Electronic, geometrical, and thermochemical studies on group-14 element-diruthenaborane cluster compounds: a theoretical investigation

Density functional theory (DFT) calculations were used to probe the reaction of the diruthenaborane nido-[1,2-(Cp*RuH)2B3H7] (Cp* = η5-C5Me5), (1) with MeC ≡ CMe to form the major product nido-[1,2-(Cp*Ru)2(μ-H)(μ-BH2)-4,5-Me2-4,5-C2B2H4] (2) along with minor product nido-(Cp*Ru)2-4,5-Me2-4,5-C2B2H6 (3). The structural features of the other related diruthenacarboranes, nido-(Cp*Ru)2-4,5-Me2-4,5-C2B2H6 (4) and closo-1,2-(Cp*RuH)2-4,5-Me2-4,5-C2B3H3 (5), were also studied.

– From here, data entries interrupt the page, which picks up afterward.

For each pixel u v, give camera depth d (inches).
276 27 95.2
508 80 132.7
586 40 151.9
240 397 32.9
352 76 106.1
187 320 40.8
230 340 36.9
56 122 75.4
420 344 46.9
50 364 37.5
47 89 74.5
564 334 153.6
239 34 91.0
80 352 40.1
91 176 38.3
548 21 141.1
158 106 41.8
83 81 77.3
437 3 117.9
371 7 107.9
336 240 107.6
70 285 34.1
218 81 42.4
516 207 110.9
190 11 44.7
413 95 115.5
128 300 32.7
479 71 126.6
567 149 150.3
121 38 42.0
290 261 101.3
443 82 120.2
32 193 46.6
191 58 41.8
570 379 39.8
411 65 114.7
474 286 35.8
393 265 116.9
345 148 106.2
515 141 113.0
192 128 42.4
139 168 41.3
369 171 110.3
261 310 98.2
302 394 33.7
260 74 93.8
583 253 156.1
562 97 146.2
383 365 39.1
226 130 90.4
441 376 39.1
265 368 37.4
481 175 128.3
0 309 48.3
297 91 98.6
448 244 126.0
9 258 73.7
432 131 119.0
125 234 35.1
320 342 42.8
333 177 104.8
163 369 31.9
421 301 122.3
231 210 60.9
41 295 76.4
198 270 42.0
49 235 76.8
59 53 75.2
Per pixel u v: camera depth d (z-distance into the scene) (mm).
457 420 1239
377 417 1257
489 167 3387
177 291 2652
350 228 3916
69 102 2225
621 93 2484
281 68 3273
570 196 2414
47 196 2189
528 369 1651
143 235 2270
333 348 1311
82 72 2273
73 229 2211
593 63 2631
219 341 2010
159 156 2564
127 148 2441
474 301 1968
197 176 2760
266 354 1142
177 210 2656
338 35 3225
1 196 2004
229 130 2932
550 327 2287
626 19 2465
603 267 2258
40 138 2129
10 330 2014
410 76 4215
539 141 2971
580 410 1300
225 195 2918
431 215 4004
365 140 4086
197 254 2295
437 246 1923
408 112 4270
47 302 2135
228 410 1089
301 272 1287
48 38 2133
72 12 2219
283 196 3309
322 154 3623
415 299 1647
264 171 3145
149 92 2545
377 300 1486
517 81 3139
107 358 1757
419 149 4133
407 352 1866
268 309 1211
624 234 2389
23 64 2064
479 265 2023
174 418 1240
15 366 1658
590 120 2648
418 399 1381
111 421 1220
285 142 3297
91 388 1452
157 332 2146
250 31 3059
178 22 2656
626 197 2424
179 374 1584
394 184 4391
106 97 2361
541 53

Since metallaheteroboranes with p-block group-14 elements are rare, we extend our DFT studies to explore the reaction of 1 with heavier group-14 alkyne analogs, RE ≡ ER (E = Si, Ge, and Sn; R = alkyl or aryl groups). The geometrical and electronic structures of the products nido-[1,2-(Cp*Ru)2(μ-H)(μ-BH2)-4,5-Me2-4,5-E2B2H4] (E = Si (6), Ge (7), Sn (8)) are described and compared with the ruthenacarborane analog, nido-[1,2-(Cp*Ru)2(μ-H)(μ-BH2)-4,5-Me2-4,5-C2B2H4] species, 2. The computed energetics and the geometries support the feasibility of the reaction and the stability of the products. NBO analysis was performed to delve further into the nature of the bonding in this kind of clusters.